[Record set Boundary: Start]

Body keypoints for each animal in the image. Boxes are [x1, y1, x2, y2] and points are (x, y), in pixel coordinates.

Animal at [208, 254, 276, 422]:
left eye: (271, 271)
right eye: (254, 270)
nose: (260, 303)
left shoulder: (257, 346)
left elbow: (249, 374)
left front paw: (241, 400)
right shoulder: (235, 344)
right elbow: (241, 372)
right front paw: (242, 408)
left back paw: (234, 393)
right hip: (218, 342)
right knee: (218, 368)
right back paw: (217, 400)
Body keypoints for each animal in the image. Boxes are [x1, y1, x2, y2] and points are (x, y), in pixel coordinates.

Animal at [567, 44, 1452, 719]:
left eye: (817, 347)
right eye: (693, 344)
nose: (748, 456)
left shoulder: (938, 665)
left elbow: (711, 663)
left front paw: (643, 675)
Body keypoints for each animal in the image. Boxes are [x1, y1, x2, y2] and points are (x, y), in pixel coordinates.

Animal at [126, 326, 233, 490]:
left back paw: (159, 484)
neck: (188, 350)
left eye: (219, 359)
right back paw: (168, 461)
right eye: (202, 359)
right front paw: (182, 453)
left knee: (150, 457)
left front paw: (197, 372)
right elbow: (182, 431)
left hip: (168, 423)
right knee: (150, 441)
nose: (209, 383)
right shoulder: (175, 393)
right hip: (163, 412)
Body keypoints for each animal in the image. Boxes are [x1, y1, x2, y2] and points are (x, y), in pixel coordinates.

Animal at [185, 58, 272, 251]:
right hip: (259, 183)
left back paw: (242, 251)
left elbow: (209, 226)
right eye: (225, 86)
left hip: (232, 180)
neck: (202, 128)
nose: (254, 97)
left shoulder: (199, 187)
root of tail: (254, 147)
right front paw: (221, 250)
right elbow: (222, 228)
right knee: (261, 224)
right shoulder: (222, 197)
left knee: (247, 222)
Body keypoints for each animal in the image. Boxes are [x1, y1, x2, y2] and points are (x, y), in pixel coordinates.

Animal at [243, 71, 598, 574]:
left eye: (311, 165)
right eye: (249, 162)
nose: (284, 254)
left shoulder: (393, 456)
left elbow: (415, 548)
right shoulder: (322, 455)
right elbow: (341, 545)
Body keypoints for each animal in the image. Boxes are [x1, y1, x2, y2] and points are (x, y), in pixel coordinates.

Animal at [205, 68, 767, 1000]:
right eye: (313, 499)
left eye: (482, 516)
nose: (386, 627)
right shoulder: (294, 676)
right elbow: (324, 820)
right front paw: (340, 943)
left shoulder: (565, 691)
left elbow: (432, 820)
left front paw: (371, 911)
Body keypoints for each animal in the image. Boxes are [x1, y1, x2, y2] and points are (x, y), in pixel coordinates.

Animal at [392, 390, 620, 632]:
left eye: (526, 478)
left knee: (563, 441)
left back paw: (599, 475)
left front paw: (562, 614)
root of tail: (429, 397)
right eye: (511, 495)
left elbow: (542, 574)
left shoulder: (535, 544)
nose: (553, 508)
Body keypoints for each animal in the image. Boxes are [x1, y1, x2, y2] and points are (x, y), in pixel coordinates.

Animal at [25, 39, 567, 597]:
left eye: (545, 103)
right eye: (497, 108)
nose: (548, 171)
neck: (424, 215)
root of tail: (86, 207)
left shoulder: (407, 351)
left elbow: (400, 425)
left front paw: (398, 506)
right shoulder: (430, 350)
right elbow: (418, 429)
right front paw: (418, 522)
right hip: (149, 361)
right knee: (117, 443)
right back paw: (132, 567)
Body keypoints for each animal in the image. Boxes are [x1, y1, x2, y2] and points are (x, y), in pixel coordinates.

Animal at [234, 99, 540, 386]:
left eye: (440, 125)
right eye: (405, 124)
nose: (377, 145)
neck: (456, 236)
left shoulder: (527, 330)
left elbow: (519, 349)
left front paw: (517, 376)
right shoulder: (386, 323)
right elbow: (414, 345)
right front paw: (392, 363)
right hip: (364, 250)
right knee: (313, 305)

[Record set Boundary: End]

- What is needed -
Using the entries above, tally how many lines have the word "tail" in them; write the number and nothing more.

- Exercise output -
3